Aisling blinked at him before dropping her gaze back to her phone. More typing ended with another question. Will you do what Mom did?
He didn’t say I took up the mantle. He didn’t say it’s what I was born to do. He didn’t say I don’t want to.
Witches weren’t given the option of walking away from the wyrding they stood guard against. If they tried, they were inevitably tracked down and their magic stolen from them by order of the Council.
It wasn’t fair to lose your sense of self like that, but letting the wyrding spread was far worse.
Bran didn’t want to ever know what it would be like to live without the heat of magic he could call up from the elements.
The iron beads on his bracelet felt heavy, but what they helped protect against made it easy to answer. “Yes.”
Aisling’s bottom lip trembled, and her next question had Bran getting up from his chair so he could hug her. Will you die like her?
“No one else is dying,” Bran said fiercely, holding her tight. “I won’t let it happen.”
Three people were dead already, and he’d named them all.
Bran vowed those would be the only names he’d have to speak for the ritual this summer.
Aisling sniffled a little but only scrubbed at her eyes rather than fall apart crying.
Both of them had experienced their fair share of crying jags over the last few days.
Bran tried to do his where she couldn’t see, but the apartment was small, and Aisling seemed not to want to leave his side, even here in their new home.
He rubbed at her back before straightening. “Come on. If you’re finished, let’s put everything away.

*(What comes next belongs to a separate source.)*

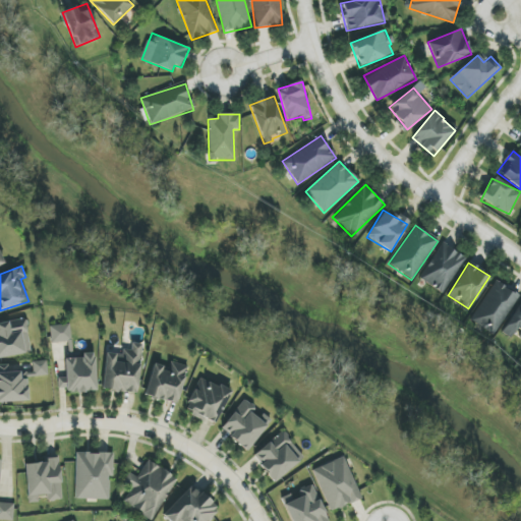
[(0,358),(33,352),(25,319),(0,323),(0,358)]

I think there’s a berry pie someone brought that we can eat.”
Aisling nodded and put away her phone before helping him clean up.
The apartment didn’t have a dishwasher, so Bran hand-washed them, and Aisling dried.
Afterward, he pulled a whole pie from the fridge, its lattice-work top sprinkled liberally with sugar.
He didn’t bother with plates, carrying it and two forks back to the couch.
They sat and ate the pie from the middle out to the crust while watching a show he’d never seen before but which Aisling was invested in, and that was all that mattered.
Summer meant no school for her, and Bran didn’t need to work at the moment, so they both stayed up until almost midnight before he turned off the television.
Aisling went into his old room that was now hers to get ready for bed.
At some point, they’d need to redecorate it, but it could wait until he moved stuff from her room in the house to the Shoppe.
Bran went into the bedroom that had once been their mother’s.
He turned on the light and closed the door to get ready for bed.
Nothing about the room had been changed since their arrival, and all of it reminded him of his mother.
Gritting his teeth against the lump in his throat, Bran pulled off his jeans and got into bed in his boxers and T-shirt after turning off the light.
Light from the full moon shined through the top portion of the bedroom window, the air-conditioning unit humming along steadily.
Bran curled up on his side, staring at the wall and willing sleep to take him.
As stressed-out and tired as he was, sleep was difficult to come by.
At some point, though, he slipped into restless dreams, but even those weren’t enough to keep him under.
He jerked awake however long later, blinking blearily through the shadows of the room, surprised to see Aisling standing by his bed.
He opened his mouth to speak, but she put her hand over his mouth and frantically shook her head.
The moonlight had shifted over the hours, but it was still bright enough to see how big her eyes were, the way her bottom lip trembled, and how her shoulders and chest moved like a hummingbird’s wings as she breathed.
Terror had a look, and it was his little sister as she twisted to point at the window, stabbing her finger in that direction over and over again.
Bran pried her hand off his mouth and sat up, staring at the window.
Nothing had blocked the light coming through over the air-conditioning unit, and they were upstairs from the Shoppe, which didn’t have any security system because it didn’t need any when the entire building was covered in witchmarks.
But then he heard it—the heavy, harsh breathing of something outside their home.